◆ YOUR OBJECTIVE
Set down every record below exactly as it appears, but without the pictures.

◆ DATA FOR THIS EXERCISE
-.-.-

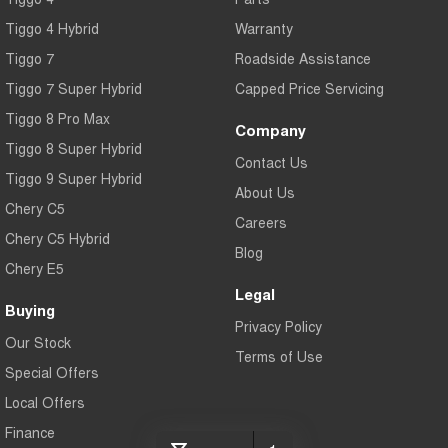
Tiggo 7
Tiggo 7 Super Hybrid
Tiggo 4 Hybrid
Warranty
From $29,990 Driveaway - 5-
From $34,990 Driveaway -
seater Medium SUV
1,200km Range | 5-seat
Tiggo 7
Roadside Assistance
Tiggo 7 Super Hybrid
Large SUV
Capped Price Servicing
Tiggo 8 Pro Max
Company
Tiggo 8 Pro Max
Tiggo 8 Super Hybrid
Tiggo 8 Super Hybrid
From $38,990 Driveaway - 7-
From $45,990 Driveaway -
Contact Us
seater Large SUV
1,200km Range | 7-seat
Tiggo 9 Super Hybrid
About Us
Tiggo 9 Super Hybrid
Chery C5
Available Now - 7-seater Large
Careers
SUV
Chery C5 Hybrid
Blog
Chery E5
Legal
Buying
Privacy Policy
Our Stock
Terms of Use
Special Offers
Local Offers
Finance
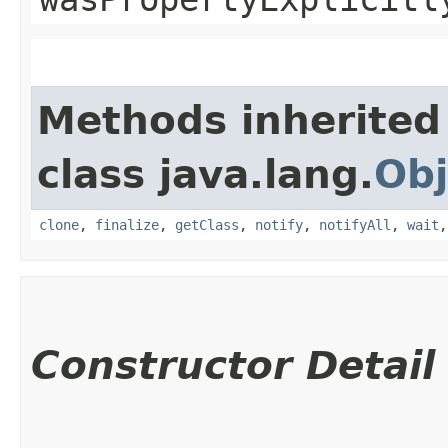
Methods inherited
class java.lang.
Obj
clone
,
finalize
,
getClass
,
notify
,
notifyAll
,
wait
Constructor Detail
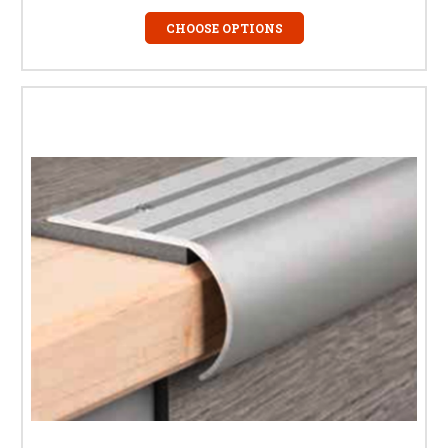
CHOOSE OPTIONS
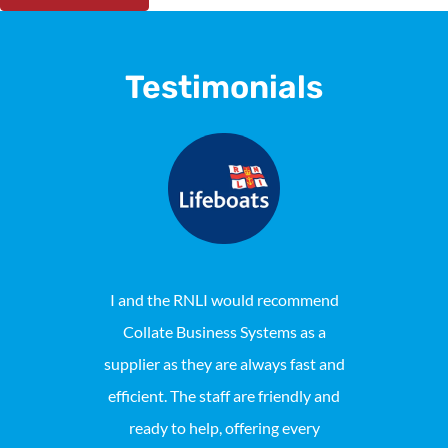
Testimonials
I and the RNLI would recommend
Collat
Collate Business Systems as a
maintaine
supplier as they are always fast and
Locally pho
efficient. The staff are friendly and
reason we 
ready to help, offering every
consist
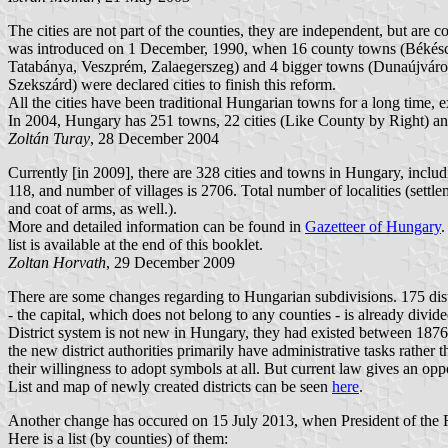
The cities are not part of the counties, they are independent, but are 
was introduced on 1 December, 1990, when 16 county towns (Békéscs
Tatabánya, Veszprém, Zalaegerszeg) and 4 bigger towns (Dunaújváros
Szekszárd) were declared cities to finish this reform.
All the cities have been traditional Hungarian towns for a long time
In 2004, Hungary has 251 towns, 22 cities (Like County by Right) and
Zoltán Turay
, 28 December 2004
Currently [in 2009], there are 328 cities and towns in Hungary, includi
118, and number of villages is 2706. Total number of localities (settl
and coat of arms, as well.).
More and detailed information can be found in
Gazetteer of Hungary
.
list is available at the end of this booklet.
Zoltan Horvath
, 29 December 2009
There are some changes regarding to Hungarian subdivisions. 175 distr
- the capital, which does not belong to any counties - is already divided
District system is not new in Hungary, they had existed between 1876 
the new district authorities primarily have administrative tasks rather 
their willingness to adopt symbols at all. But current law gives an oppo
List and map of newly created districts can be seen
here
.
Another change has occured on 15 July 2013, when President of the Re
Here is a list (by counties) of them:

-.-.-

◆ ANSWER TO THIS TASK
Tiggo 7
Tiggo 7 Super Hybrid
Tiggo 4 Hybrid
Warranty
From $29,990 Driveaway - 5-
From $34,990 Driveaway -
seater Medium SUV
1,200km Range | 5-seat
Tiggo 7
Roadside Assistance
Tiggo 7 Super Hybrid
Large SUV
Capped Price Servicing
Tiggo 8 Pro Max
Company
Tiggo 8 Pro Max
Tiggo 8 Super Hybrid
Tiggo 8 Super Hybrid
From $38,990 Driveaway - 7-
From $45,990 Driveaway -
Contact Us
seater Large SUV
1,200km Range | 7-seat
Tiggo 9 Super Hybrid
About Us
Tiggo 9 Super Hybrid
Chery C5
Available Now - 7-seater Large
Careers
SUV
Chery C5 Hybrid
Blog
Chery E5
Legal
Buying
Privacy Policy
Our Stock
Terms of Use
Special Offers
Local Offers
Finance
Methods inherited
class java.lang.
Obj
clone
,
finalize
,
getClass
,
notify
,
notifyAll
,
wait
Constructor Detail
CHOOSE OPTIONS
Testimonials
I and the RNLI would recommend
Collat
Collate Business Systems as a
maintaine
supplier as they are always fast and
Locally pho
efficient. The staff are friendly and
reason we 
ready to help, offering every
consist
The cities are not part of the counties, they are independent, but are 
was introduced on 1 December, 1990, when 16 county towns (Békéscs
Tatabánya, Veszprém, Zalaegerszeg) and 4 bigger towns (Dunaújváros
Szekszárd) were declared cities to finish this reform.
All the cities have been traditional Hungarian towns for a long time
In 2004, Hungary has 251 towns, 22 cities (Like County by Right) and
Zoltán Turay
, 28 December 2004
Currently [in 2009], there are 328 cities and towns in Hungary, includi
118, and number of villages is 2706. Total number of localities (settl
and coat of arms, as well.).
More and detailed information can be found in
Gazetteer of Hungary
.
list is available at the end of this booklet.
Zoltan Horvath
, 29 December 2009
There are some changes regarding to Hungarian subdivisions. 175 distr
- the capital, which does not belong to any counties - is already divided
District system is not new in Hungary, they had existed between 1876 
the new district authorities primarily have administrative tasks rather 
their willingness to adopt symbols at all. But current law gives an oppo
List and map of newly created districts can be seen
here
.
Another change has occured on 15 July 2013, when President of the Re
Here is a list (by counties) of them:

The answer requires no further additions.